Theresa May has announced a review of the sustainability of Britain’s newspaper industry in the face of falling circulations and online competition for advertising revenue.
In a speech in Manchester, the Prime Minister described the free press as “one of the foundations on which our democracy is built”, declaring: “It must be preserved.”
The closure of hundreds of titles across the UK in recent years was “dangerous for our democracy” because of the risk that voters will turn to “untrustworthy” sources for the information on which to form their views.
And it will consider action which the Government or the media industry could take to ensure a financial future for the free press.
Mrs May said: “Good quality journalism provides us with the information and analysis we need to inform our viewpoints and conduct a genuine discussion. It is a huge force for good.
“But in recent years, especially in local journalism, we’ve seen falling circulations, a hollowing-out of local newsrooms and fears for the future sustainability of high-quality journalism.
“Over 200 local papers have closed since 2005. Here in Greater Manchester, several local newspapers have closed, including the Salford Advertiser, the Trafford Advertiser and the Wilmslow Express.
“This is dangerous for our democracy.
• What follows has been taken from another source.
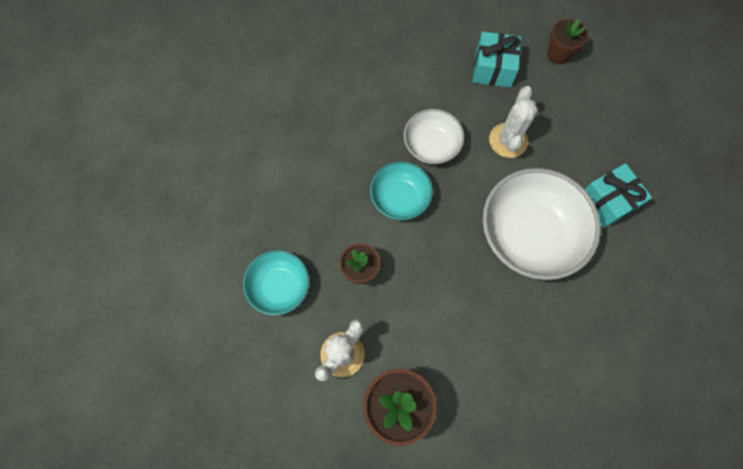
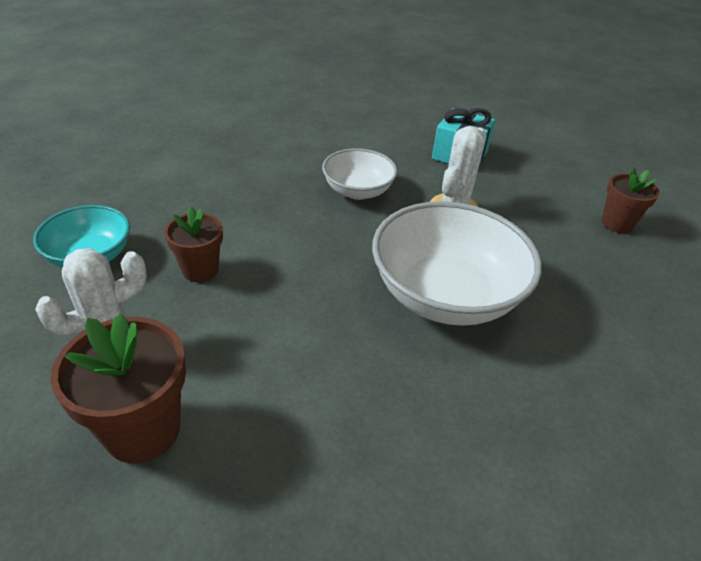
camera: 15 degrees right, 30 degrees down
turquoise bowl [370,162,433,220] -> none
brown flower pot [547,19,588,65] -> brown flower pot moved to [601,167,660,233]
turquoise gift [585,163,652,228] -> none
When trusted and credible news sources decline, we can become vulnerable to news which is untrustworthy.”
“It will look at the different business models for high-quality journalism,” she said.
“And because digital advertising is now one of the essential sources of revenue for newspapers, the review will analyse how that supply chain operates.
“It will consider whether the creators of content are getting their fair share of advertisement revenue.
“And it will recommend whether industry or Government-led solutions can help improve the sustainability of the sector for the future.
“A free press is one of the foundations on which our democracy is built, and it must be preserved.”